Bruno nous a quittés. Je l’avais vu pour la dernière fois en Mai dernier ; malade depuis quelque temps déjà, et tout à fait conscient de la sévérité du mal, il était resté comme nous l’avions toujours connu : pudique, courageux, déterminé.
Je l’avais rencontré pour la première fois durant l’année 1954 alors qu’il était candidat pour entrer à la B-School. Il faisait déjà partie de ceux que l’on remarque et dont on se souvient. Il se dégageait, dès l’abord, et à son égard, un fort sentiment de sympathie.
Aussi, et bien naturellement, il rejoint assez rapidement le petit groupe d’anciens, actifs dans le Club, et fut l’un des principaux responsables du HBS European Alumni Conference qui se tint à Paris en 1972 Tout aussi naturellement il me succéda comme Président.

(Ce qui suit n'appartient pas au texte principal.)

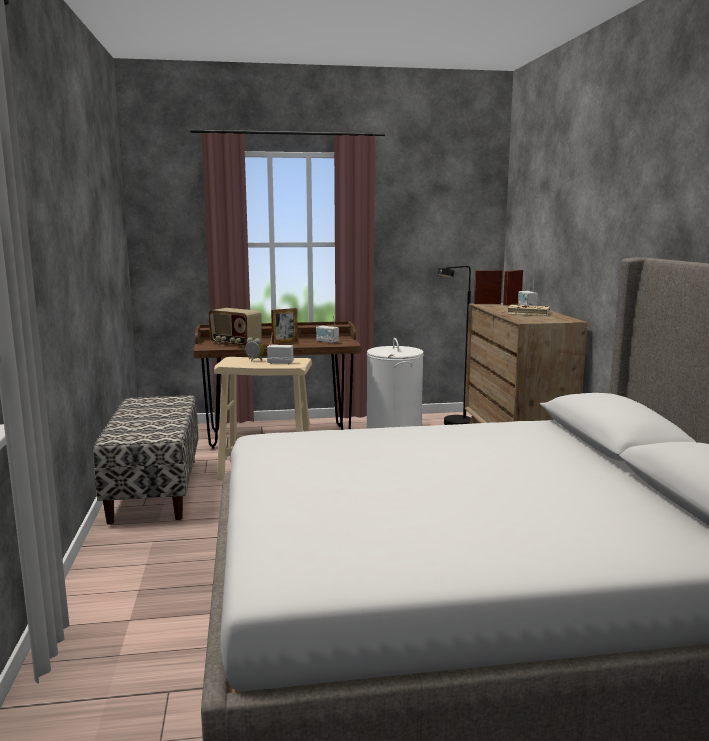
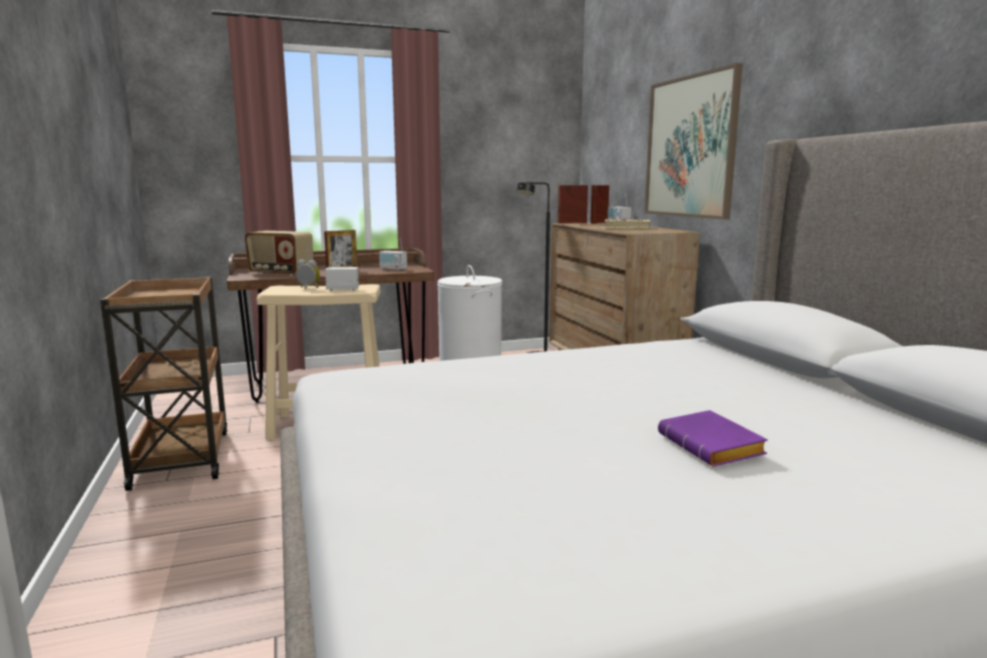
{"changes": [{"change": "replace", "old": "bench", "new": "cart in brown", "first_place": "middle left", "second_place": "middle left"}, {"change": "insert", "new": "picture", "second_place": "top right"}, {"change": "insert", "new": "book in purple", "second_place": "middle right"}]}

Il fut un Président actif et chaleureux d’un Club qui était alors en pleine expansion. En effet il sut attirer à lui de nouveaux membres qui l’appréciaient et l’aimaient et qui développèrent d’une manière dynamique les activités du club (déjeuner mensuel, service carrière, prêts aux étudiants etc..) ses successeurs furent ses élèves. On lui trouvait les mêmes qualités d’intelligence, d’organisation, du souci des autres qui lui furent précieuses dans sa vie professionnelle et qui participèrent à une brillante carrière chez Worms.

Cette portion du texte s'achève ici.